Tareas
- a) Según el texto sobre la disciplina en la iglesia, ¿quién efectúa la exclusión del «perverso»?
- b) Prosigue el texto sobre la disciplina en la iglesia a partir de su última oración.

10.13 - Echar fuera al perverso
Ahora llegamos a la última forma de la disciplina, la más dura, pero que solo tiene que utilizarse cuando todos los esfuerzos del amor han sido vanos, así como todas las exhortaciones y todas las posibles medidas de disciplina preventiva y curativa. Esta última forma de disciplina es la exclusión de la participación en la mesa del Señor, así como en toda clase de comunión fraternal. Las directivas del apóstol Pablo en 1 Corintios 5 y 2 Corintios 7 indican la manera de proceder. Si tal hombre rehúsa juzgar, abandonar y confesar sinceramente su pecado, manifiesta los caracteres de «perverso». Vive en una de las diversas formas de pecado ya mencionadas. Esta repulsiva raíz se arraigó profundamente en él y se desarrolla.
Cuando el asunto doloroso ha sido examinado con cuidado, sin ningún prejuicio, y cuando no queda ninguna duda sobre el estado de cosas ya citado, es tiempo de actuar. Toda la iglesia –no solamente algunos hermanos– efectúa ahora la exclusión. (Para el «perverso» en Corinto no hacía falta un largo examen porque su estado era tal que llamaba la atención del mundo. Suponiendo aun que algunas señales de remordimiento hayan surgido en él, hubiera tenido que ser «echado fuera» para purificar el testimonio de la iglesia que había sido manchado delante del mundo).

Datos analizados
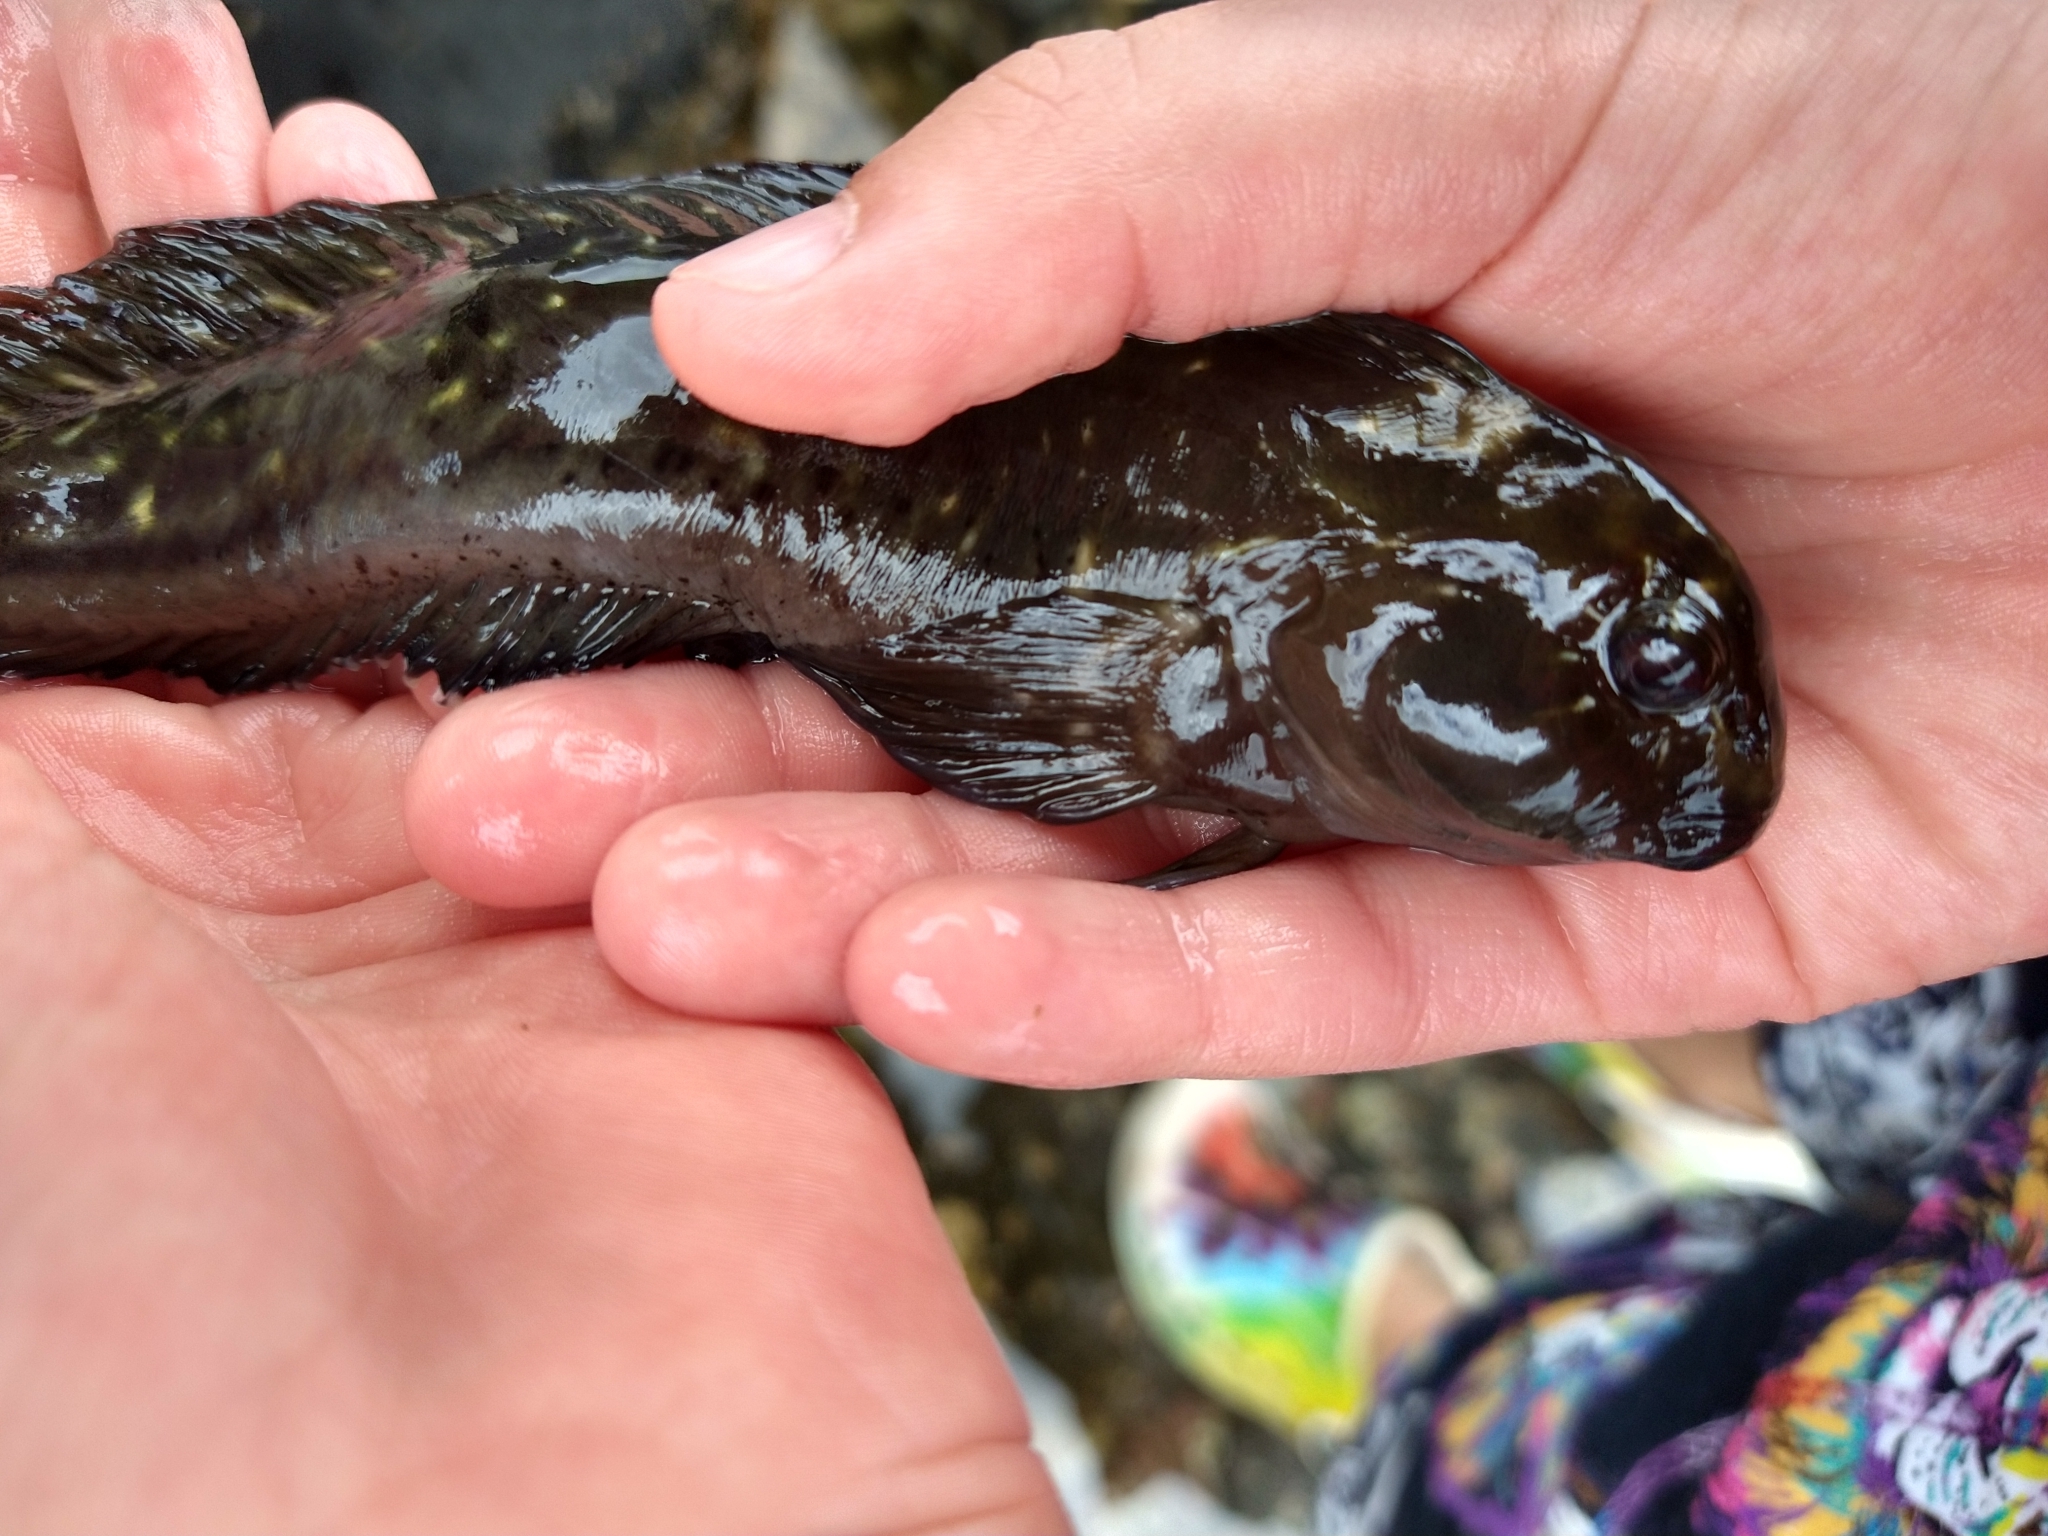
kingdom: Animalia
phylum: Chordata
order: Perciformes
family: Blenniidae
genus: Parablennius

Respuestas por tarea
- a) Toda la iglesia, no solamente algunos hermanos.

- b)
La levadura que leuda toda la masa está quitada ahora. El mundo que nos rodea toma nota de esto, el mismo que habrá estado al corriente de este mal. Pero con todo esto, un duelo profundo subsiste: el Señor ha sido deshonrado por un pecado en medio de nosotros. Y uno de los nuestros ha tenido que ser echado fuera.
Según la Palabra, ¿está perdido este último porque sus relaciones con los rescatados han sido interrumpidas? Dios sabe si es un hermano que tiene la vida eterna, una vida que no puede perder. Sin embargo, para nosotros, esto se demostrará si la disciplina produce en él arrepentimiento y restauración.
10.14 - El culpable ahora está fuera
El mejor ejemplo para enseñarnos lo que significa «fuera» se halla en 1 Corintios 5. Este hombre había sido «entregado a Satanás para destrucción de la carne, a fin de que el espíritu sea salvo en el día del Señor Jesús» (v. 5). Estaba ahora fuera, en el mundo, allí donde Satanás reina, y ya no podía tener cualquiera comunión con los creyentes. Éstos, por su lado, no tenían ninguna relación con él. Tampoco podía sustraerse a esta disciplina pesada juntándose con otro grupo de creyentes en Corinto donde no se ejercía la disciplina. Los creyentes aún no estaban divididos en esa época, y actuaban con un mismo pensamiento en semejante caso.
El estado actual de la cristiandad constituye un gran obstáculo para la restauración de los que tienen que ser excluidos. Sin embargo, estamos obligados a someternos a las claras directivas de la Palabra de Dios.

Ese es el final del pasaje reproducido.